If you view temperament as the cake, we can think of personality as the icing on the cake. Personality is the refinement of how we use our temperament in interacting with others.
Looking at your child’s personality:
How our children interact with their environment will influence their friendships, academic achievement, family life and also the activities they choose to take part in. We can plot or childrens’ personalities on the following 5 dimensions:
- Openness to Experiences: Children who are open to new experiences are usually creative, original, curious and complex. They tend to be the daredevils.

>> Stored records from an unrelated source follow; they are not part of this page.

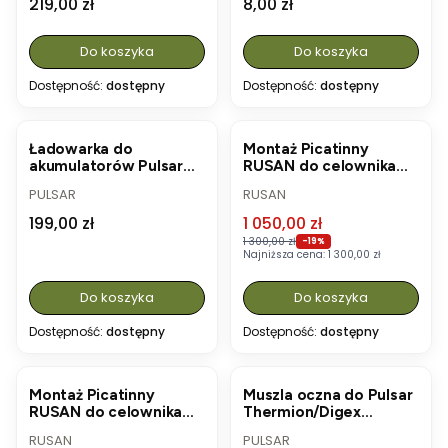
Cena
Cena
219,00 zł
8,00 zł
Do koszyka
Do koszyka
Dostępność:
dostępny
Dostępność:
dostępny
OKAZJA
Ładowarka do
Montaż Picatinny
akumulatorów Pulsar
RUSAN do celownika
APS2/APS3 (79165)
PARD NV-008 (Long
PRODUCENT
PRODUCENT
PULSAR
RUSAN
Action - LA)
Cena
Cena promocyjna
199,00 zł
1 050,00 zł
1 300,00 zł
-19%
Najniższa cena:
1 300,00 zł
Do koszyka
Do koszyka
Dostępność:
dostępny
Dostępność:
dostępny
OKAZJA
Montaż Picatinny
Muszla oczna do Pulsar
RUSAN do celownika
Thermion/Digex
PARD NV-008 (Short
(00.90466)
PRODUCENT
PRODUCENT
RUSAN
PULSAR
Action - SA)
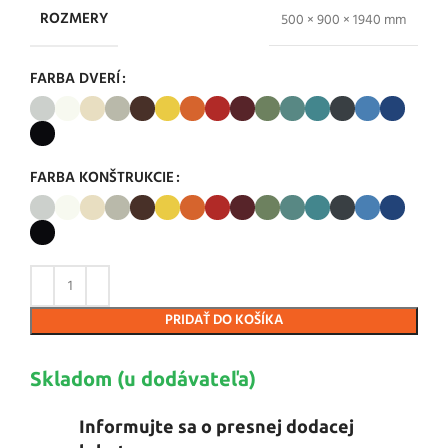
ROZMERY
500 × 900 × 1940 mm
FARBA DVERÍ
FARBA KONŠTRUKCIE
PRIDAŤ DO KOŠÍKA
Skladom (u dodávateľa)
Informujte sa o presnej dodacej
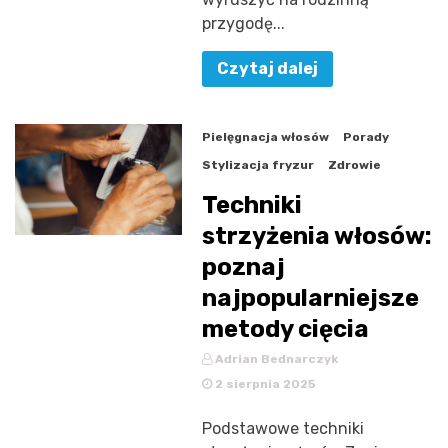
przygodę...
Czytaj dalej
Pielęgnacja włosów
Porady
Stylizacja fryzur
Zdrowie
Techniki
strzyżenia włosów:
poznaj
najpopularniejsze
metody cięcia
Adrian Bednarczyk
2 sierpnia 2025
Podstawowe techniki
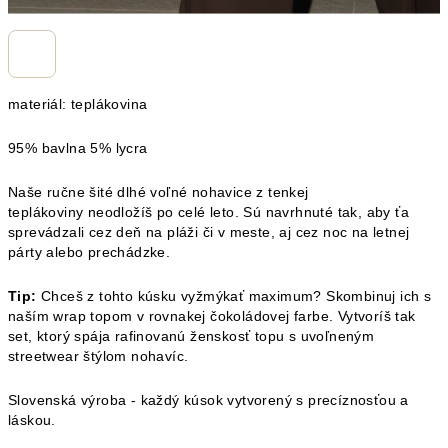
materiál: teplákovina
95% bavlna 5% lycra
Naše ručne šité dlhé voľné nohavice z tenkej
teplákoviny
neodložíš po celé leto. Sú navrhnuté tak, aby ťa
sprevádzali
cez deň na pláži či v meste, aj cez noc na letnej
párty alebo prechádzke.
Tip:
Chceš z tohto kúsku vyžmýkať maximum? Skombinuj ich s
naším wrap topom v rovnakej čokoládovej farbe. Vytvoríš tak
set, ktorý spája rafinovanú ženskosť topu s uvoľneným
streetwear štýlom nohavíc.
Slovenská výroba - každý kúsok vytvorený s precíznosťou a
láskou.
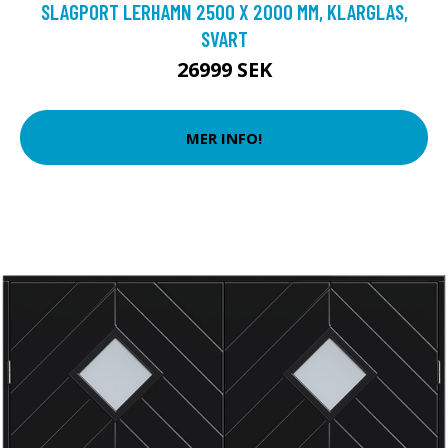
SLAGPORT LERHAMN 2500 X 2000 MM, KLARGLAS,
SVART
26999 SEK
MER INFO!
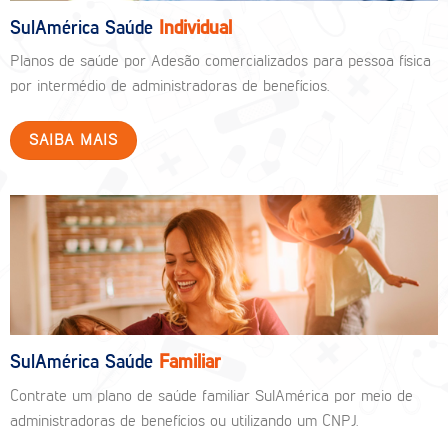
SulAmérica Saúde
Individual
Planos de saúde por Adesão comercializados para pessoa física
por intermédio de administradoras de benefícios.
SAIBA MAIS
SulAmérica Saúde
Familiar
Contrate um plano de saúde familiar SulAmérica por meio de
administradoras de benefícios ou utilizando um CNPJ.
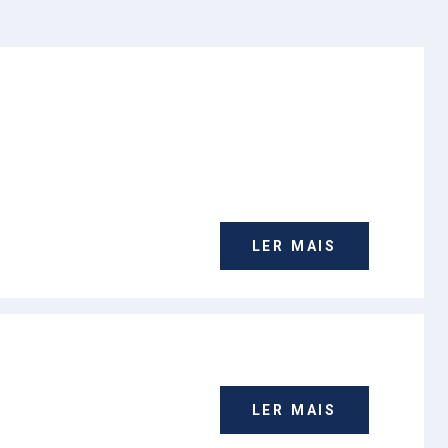
LER MAIS
LER MAIS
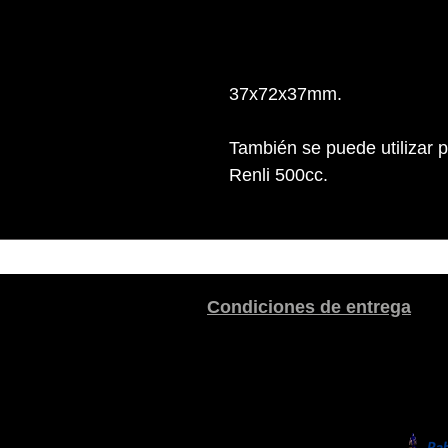
37x72x37mm.
También se puede utilizar 
Renli 500cc.
Condiciones de entrega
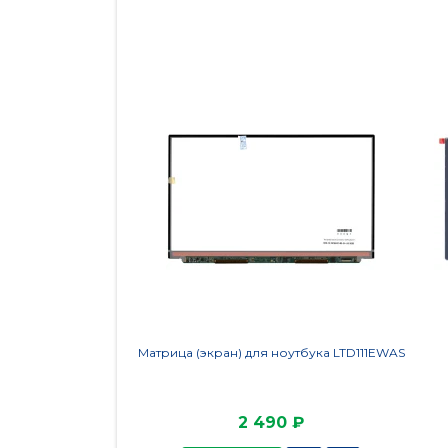
Матрица (экран) для ноутбука LTD111EWAS
2 490 ₽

On the other side of the spectrum (those children less open to new experiences) you will find the child who is more conservative and down-to-earth
- Conscientiousness: Conscientious children are reliable, well-organized and self-disciplined. On the other side of the spectrum you will find the disorganized and less reliable child.
- Extroversion: Extroverted children tend to be sociable, friendly, talkative and fun loving. Introverts tend to be reserved, quiet and inhibited.
- Agreeableness: Children who on the one end of the agreeableness spectrum will be good natured, forgiving, sympathetic to others and courteous. They are cooperative and also compassionate. On the other end of the spectrum, you will find that the children are critical, rude, harsh and callous.
- Neuroticism: Neurotic children are nervous, high strung, insecure and a worrier. Children who show little neuroticism are calm, relaxed, secure and hardy.
Understanding where your child falls on these dimensions will help you to predict, understand and react to your child’s behavior in a more productive manner. Every child is entitled to be understood and unconditionally accepted for whom they are and what we are helping them to become.